There is some debate about whether or not to make me wear sunglasses to hide my eyes, but they eventually decide this would be more conspicuous than just letting that ethereal grey show itself.

‘It’s actually not that noticeable,’ Julie says. ‘Just don’t have a staring contest with anyone.’

‘You’ll be fine,’ Nora adds. ‘No one in this place really looks at each other anyway.’

The final step in their remodelling plan is make-up. As I sit in front of the mirror like a Hollywood starlet getting ready for her close-up, they powder me, they rouge me, they colourise my black-and-white skin. When they’re done, I stare at the mirror in amazement.

I am alive.

I am a handsome young professional, happy, successful, in the bloom of health, just emerging from a meeting and on my way to the gym. I laugh out loud. I look at myself in the mirror and the joyful absurdity of it just bubbles out.

Laughter. Another first for me.

‘Oh my . . .’ Nora says, standing back to look at me, and Julie says, ‘Huh.’ She tilts her head. ‘You look . . .’

‘You look hot !’ Nora blurts. ‘Can I have him, Julie? Just for one night?’

‘Shut your dirty mouth,’ Julie chuckles, still inspecting me. She touches my forehead, the narrow, bloodless slot where she once threw a knife. ‘Should probably cover that. Sorry, R.’ She sticks a Band-Aid over the wound and presses it down with gentle strokes. ‘There.’ She steps back again and studies me like a perfectionist painter, pleased but cautious.

‘Con . . . vincing?’ I ask.

‘Hmm,’ she says.

I offer her my best attempt at a winning smile, stretching my lips wide.

‘Oh, God. Definitely don’t do that.’

‘Just be natural,’ Nora says. ‘Pretend you’re home at the airport surrounded by friends, if you people have those.’

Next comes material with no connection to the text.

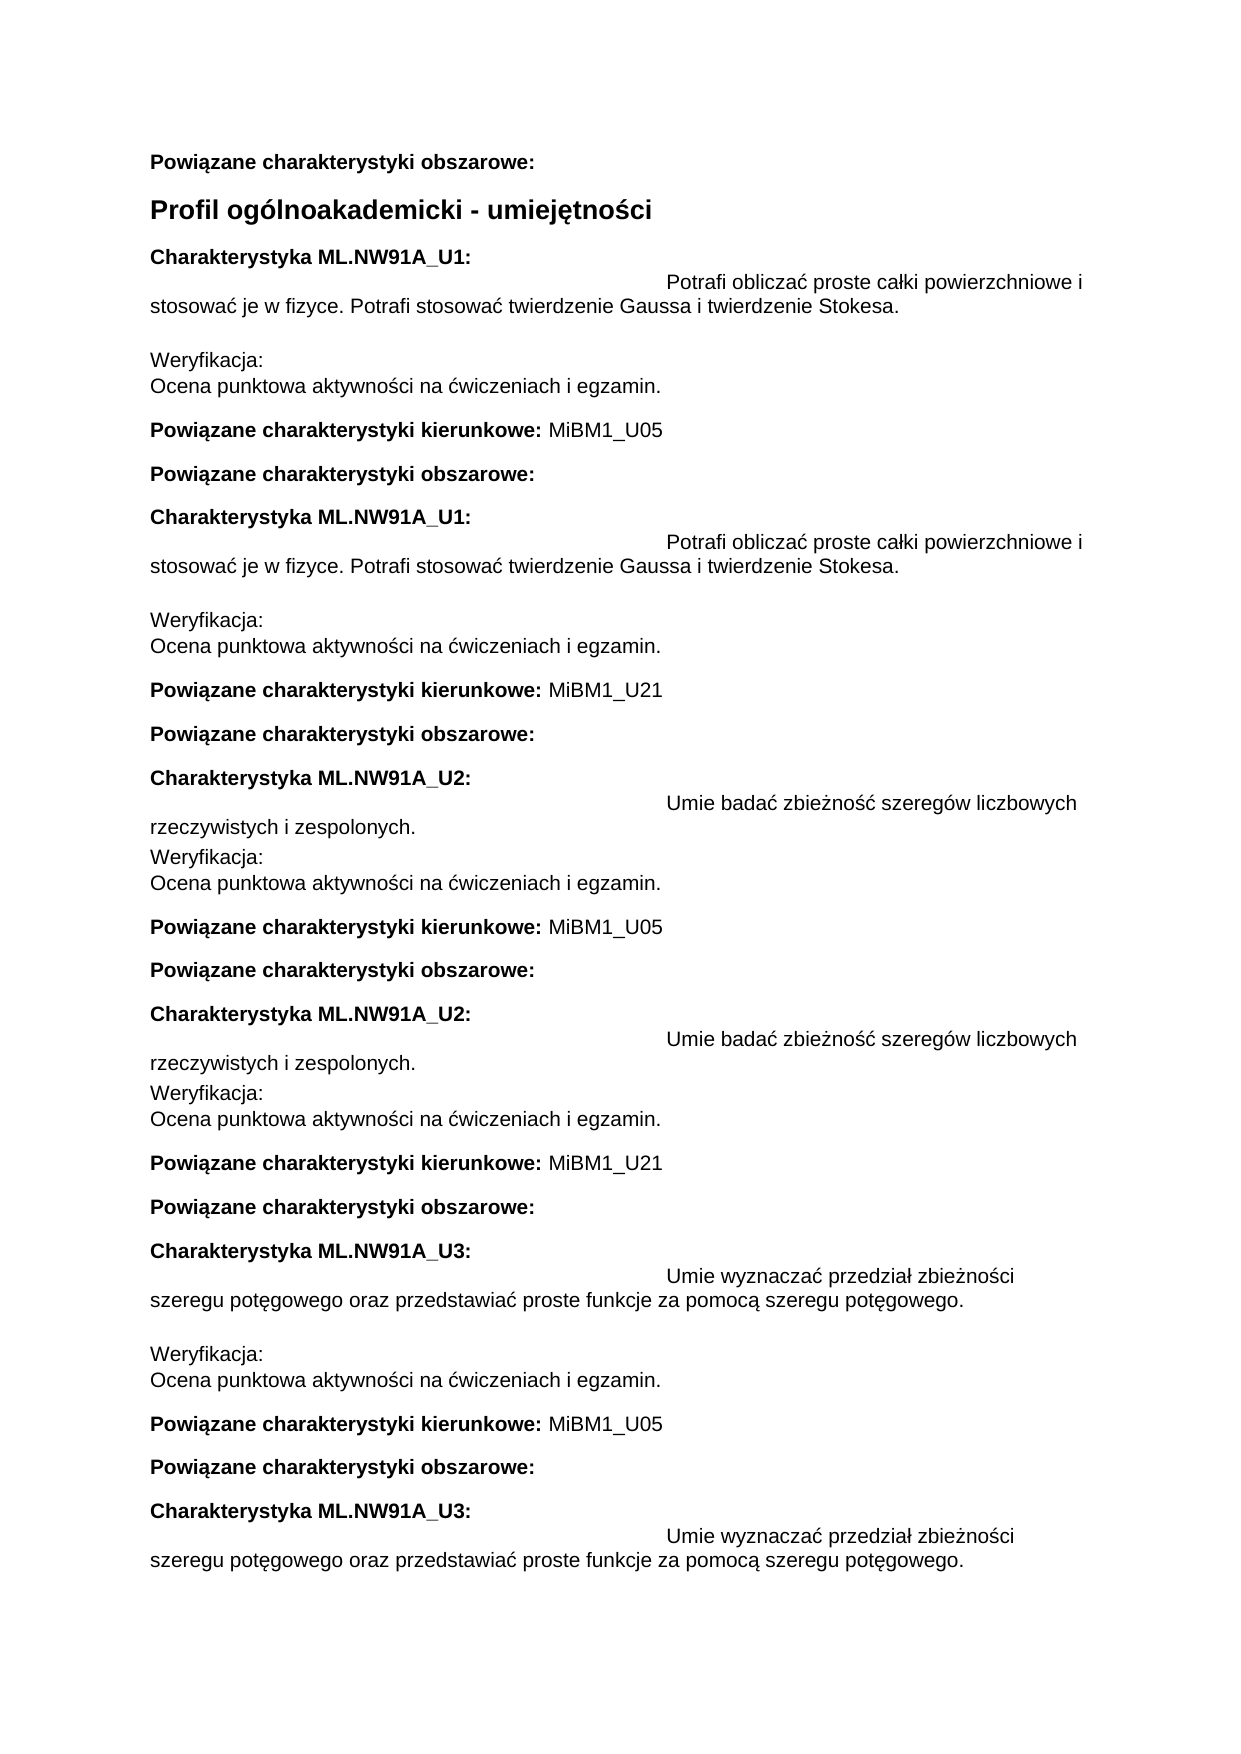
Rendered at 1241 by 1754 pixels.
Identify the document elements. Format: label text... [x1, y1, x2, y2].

I think back to the moment Julie named me, that warm feeling that crept into my face for the first time as we shared a beer and a plate of Thai food.

‘There you go, that’s better,’ Nora says.

Julie nods, pressing her knuckles against her smiling lips as if to hold back some outburst of emotion. A giddy cocktail of amusement, pride and affection. ‘You clean up nice, R.’

‘Thank . . . you.’

She takes a deep, decisive breath. ‘Okay then.’ She pulls a wool beanie over her wild hair and zips up her sweatshirt. ‘Ready to see what humanity’s been up to since you left it?’